Fictions of Witness

The Lotus and the Storm: A Novel, by Lan Cao, (Viking Adult), 400 pages

Island of a Thousand Mirrors: A Novel, by Nayomi Munaweera, (St. Martin’s Press), 256 pages

Witness, in the sense of testifying to one’s own or another’s experiences, offers one of the most powerful reasons for writing: to document events that get swept under the societal rug or that are being lost due to deliberate societal forgetting. I believe that the primary motivation behind this tendency to sweeping under is fear. We fear the cruelties we can inflict on one another. We fear the ways our worlds may be changed when we acknowledge the existence—I would say prevalence, even—of these cruelties. We fear that if we believe the stories of those who’ve survived rape, torture, genocide, then we may become victims of these forces ourselves. Because I understand witness in this way, I am convinced that it is an essential part of ethical living, both individually and communally.

That is why I value the literature of witness, why I’m drawn to poems and books that make for uncomfortable reading. I don’t want to be a part of any forgetting. Several months ago I wrote a review of The Poetry of Witness, an impressive (and hefty) anthology from W.W. Norton edited by Carolyn Forché and Duncan Wu. More recently I’ve found myself reading another interesting genre of witness: the fictions of witness.

Witness and fiction may seem antithetical. Witness is the business of truth-telling; fiction is the art of imagining. But as any devoted reader knows, fiction can bear truths every bit as well as non-fiction does. I don’t know how or why writer-survivors make the choice between memoir and novel, but some do and the results can be deeply moving.

Two such novels are Lan Cao’s The Lotus and the Storm and Nayomi Munaweera’s Island of a Thousand Mirrors. The first of these looks at life both during the war in Vietnam and for refugees from that war attempting to rebuild their lives in the U.S. Island of a Thousand Mirrors also originates in civil war, in this case in Sri Lanka. These books—both of them recent releases—are very much worth a read, even though the experience of reading them is painful.

The Lotus and the Storm moves back and forth temporally and geographically and employs two voices. The first is a young (at least in the earliest moments) young girl being raised in a life of relative privilege as the U.S. enters the conflict. The second is her father, who was part of the South Vietnamese Army. Both narrators describe their lives in Vietnam and in the United States. Both are articulate and precise in sharing memories and describing the present.
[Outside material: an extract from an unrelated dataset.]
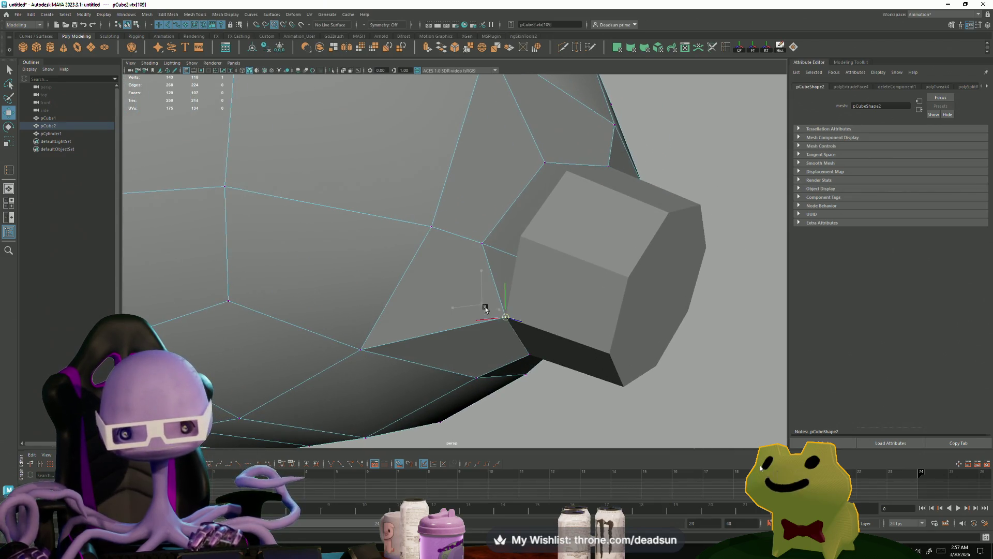
middle_drag(501, 263, 541, 203)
Island of a Thousand Mirrors tells the stories of women from two families: one family is Sinhala, the community (at least before the war) controlling wealth and power, the other is Tamil, working class and without political power. Over the course of the novel, the lives of these two families intersect in unexpected ways.

Both authors experienced the eras and locales that they write about. I cannot tell which parts of their novels are essentially memoir, which parts draw on and reshape memory, and which are “inventions.”  To have a broad understanding of both wars, one would need to read a great deal of non-fiction. But one also will need novels like these that allow a reader to experience these conflicts from multiple perspectives, that witness (and therefore force readers to see) the brutalities of these times and places.

Pick up these  novels. Read them carefully at a time when you are able (to the best of your ability) to place yourself inside them. Open yourself to the witness being offered.